The panel discussions had been planned to accompany screenings at the German Film Festival in Sydney and Melbourne of the film The Cut, from acclaimed German-Turkish director Fatih Akin.
The Cut opens in 1915, just before the events that led to the death of more than a million Armenians living in the Ottoman Empire. The film focuses on the story of an Armenian blacksmith searching for his two daughters, years after he was separated from them.
The atrocities depicted have come to be known as the Armenian genocide, but that is a term rejected by many Turks.
According to Dr Arpad Solter, director of both the film festival and the Goethe-Institut, “the minister was concerned about appearing on a platform with genocide deniers”.
A spokesman for the Treasurer refused to confirm that was the case. “It’s fine for the organisers to say that, but we’re not actually commenting on it at all,” the spokesman said.
Dr Solter said that once the minister pulled out, other Armenian representatives did too. “If there’s no dialogue possible, and that’s what we were aiming for, then the decision had to be made to cancel.”

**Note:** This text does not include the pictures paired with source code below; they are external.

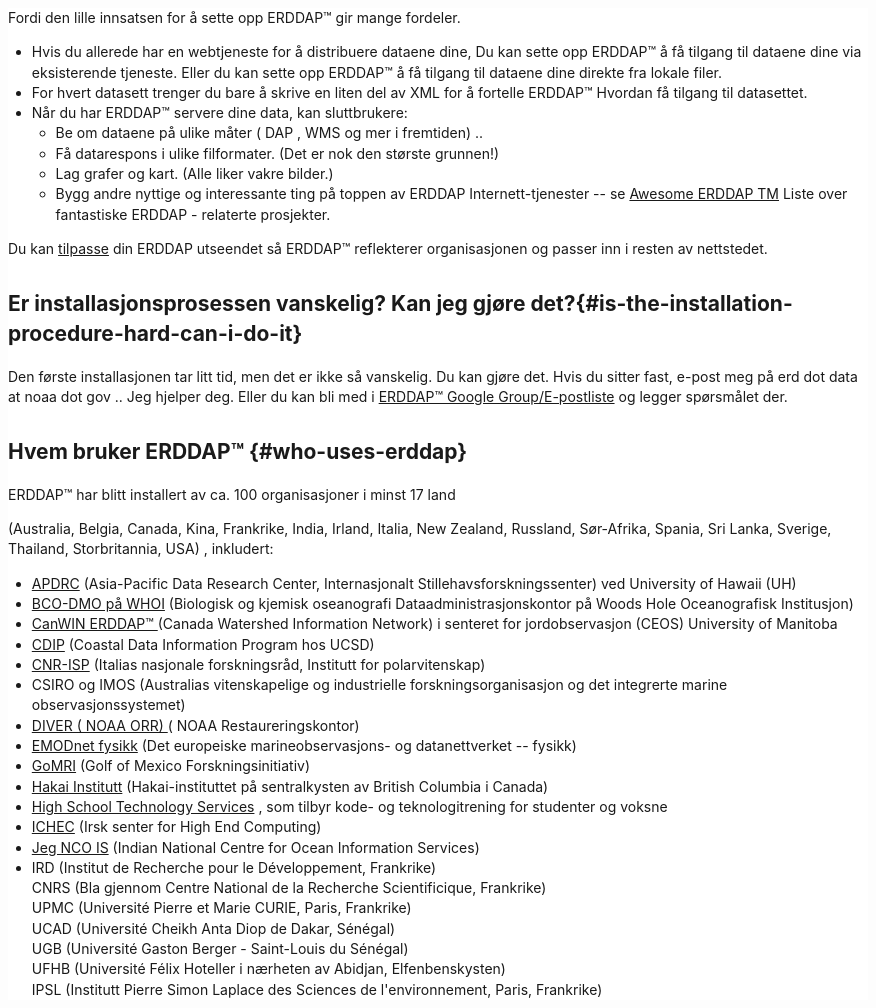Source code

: Fordi den lille innsatsen for å sette opp ERDDAP™ gir mange fordeler.

* Hvis du allerede har en webtjeneste for å distribuere dataene dine,
Du kan sette opp ERDDAP™ å få tilgang til dataene dine via eksisterende tjeneste.
Eller du kan sette opp ERDDAP™ å få tilgang til dataene dine direkte fra lokale filer.
* For hvert datasett trenger du bare å skrive en liten del av XML for å fortelle ERDDAP™ Hvordan få tilgang til datasettet.
* Når du har ERDDAP™ servere dine data, kan sluttbrukere:
    * Be om dataene på ulike måter ( DAP , WMS og mer i fremtiden) ..
    * Få datarespons i ulike filformater. (Det er nok den største grunnen&#33;) 
    * Lag grafer og kart. (Alle liker vakre bilder.) 
    * Bygg andre nyttige og interessante ting på toppen av ERDDAP Internett-tjenester -- se [ Awesome ERDDAP TM](https://github.com/IrishMarineInstitute/awesome-erddap) Liste over fantastiske ERDDAP - relaterte prosjekter.

Du kan [tilpasse](/docs/server-admin/deploy-install#customize) din ERDDAP utseendet så ERDDAP™ reflekterer organisasjonen og passer inn i resten av nettstedet.

## Er installasjonsprosessen vanskelig? Kan jeg gjøre det?{#is-the-installation-procedure-hard-can-i-do-it} 

Den første installasjonen tar litt tid, men det er ikke så vanskelig. Du kan gjøre det. Hvis du sitter fast, e-post meg på erd dot data at noaa dot gov .. Jeg hjelper deg.
Eller du kan bli med i [ ERDDAP™ Google Group/E-postliste](https://groups.google.com/g/erddap) og legger spørsmålet der.

## Hvem bruker ERDDAP™  {#who-uses-erddap} 

 ERDDAP™ har blitt installert av ca. 100 organisasjoner i minst 17 land

 (Australia, Belgia, Canada, Kina, Frankrike, India, Irland, Italia, New Zealand, Russland, Sør-Afrika, Spania, Sri Lanka, Sverige, Thailand, Storbritannia, USA) , inkludert:

*    [APDRC](https://apdrc.soest.hawaii.edu/erddap/index.html)   (Asia-Pacific Data Research Center, Internasjonalt Stillehavsforskningssenter) ved University of Hawaii (UH)  
*    [BCO-DMO på WHOI](https://erddap.bco-dmo.org/erddap/index.html)   (Biologisk og kjemisk oseanografi Dataadministrasjonskontor på Woods Hole Oceanografisk Institusjon)  
*    [CanWIN ERDDAP™ ](https://canwinerddap.ad.umanitoba.ca/erddap/index.html)   (Canada Watershed Information Network) i senteret for jordobservasjon (CEOS) University of Manitoba
*    [CDIP](https://erddap.cdip.ucsd.edu/erddap/index.html)   (Coastal Data Information Program hos UCSD)  
*    [CNR-ISP](https://data.iadc.cnr.it/erddap/index.html)   (Italias nasjonale forskningsråd, Institutt for polarvitenskap)  
* CSIRO og IMOS (Australias vitenskapelige og industrielle forskningsorganisasjon og det integrerte marine observasjonssystemet) 
*    [DIVER ( NOAA ORR) ](https://pub-data.diver.orr.noaa.gov/erddap/index.html)   ( NOAA Restaureringskontor)  
*    [EMODnet fysikk](https://erddap.emodnet-physics.eu/erddap/index.html)   (Det europeiske marineobservasjons- og datanettverket -- fysikk)  
*    [GoMRI](https://erddap.griidc.org/erddap/index.html)   (Golf of Mexico Forskningsinitiativ)  
*    [Hakai Institutt](https://catalogue.hakai.org/erddap/index.html)   (Hakai-instituttet på sentralkysten av British Columbia i Canada) 
*    [High School Technology Services](https://myhsts.org) , som tilbyr kode- og teknologitrening for studenter og voksne
*    [ICHEC](https://erddap.ichec.ie/erddap/index.html)   (Irsk senter for High End Computing) 
*    [Jeg NCO IS](https://erddap.incois.gov.in/erddap/index.html)   (Indian National Centre for Ocean Information Services)  
* IRD (Institut de Recherche pour le Développement, Frankrike)   
CNRS (Bla gjennom Centre National de la Recherche Scientificique, Frankrike)   
UPMC (Université Pierre et Marie CURIE, Paris, Frankrike)   
UCAD (Université Cheikh Anta Diop de Dakar, Sénégal)   
UGB (Université Gaston Berger - Saint-Louis du Sénégal)   
UFHB (Université Félix Hoteller i nærheten av Abidjan, Elfenbenskysten)   
IPSL (Institutt Pierre Simon Laplace des Sciences de l'environnement, Paris, Frankrike)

He said the panel was “meant to offer Armenians and Turks in Australia a forum to share and discuss their most painful history and to open new, fresh avenues for exchange, open debate and mutual understanding”.
The need to cancel, Dr Solter said, indicated that the subject is, after 100 years, “still a minefield”.
“It’s too sensitive, and too painful, most of all. I believe at the end of the day, reason and research and enlightenment will prevail, but it will take time.”
The CEO of the Australian Turkish Advocacy Alliance, Ertunc Ozen, who was to be one of the Sydney panellists, said he was disappointed at the cancellation, and the missed opportunity for “open and respectful dialogue with people of a different point of view”.
He said no one was disputing the fact that “hundreds of thousands of civilians lost their lives and were uprooted and moved throughout this period. There’s never been any denial of that.” However, he added that he “absolutely” disputed the term “genocide”.
Author and historian Robert Manne, one of the Melbourne panellists, said he regretted the cancellation.
“Given that the Armenians have been trying for 100 years to have the astonishing crimes committed against them acknowledged, the fact that a panel discussion about a straightforward film on the genocide is cancelled, that’s a matter of great dismay.”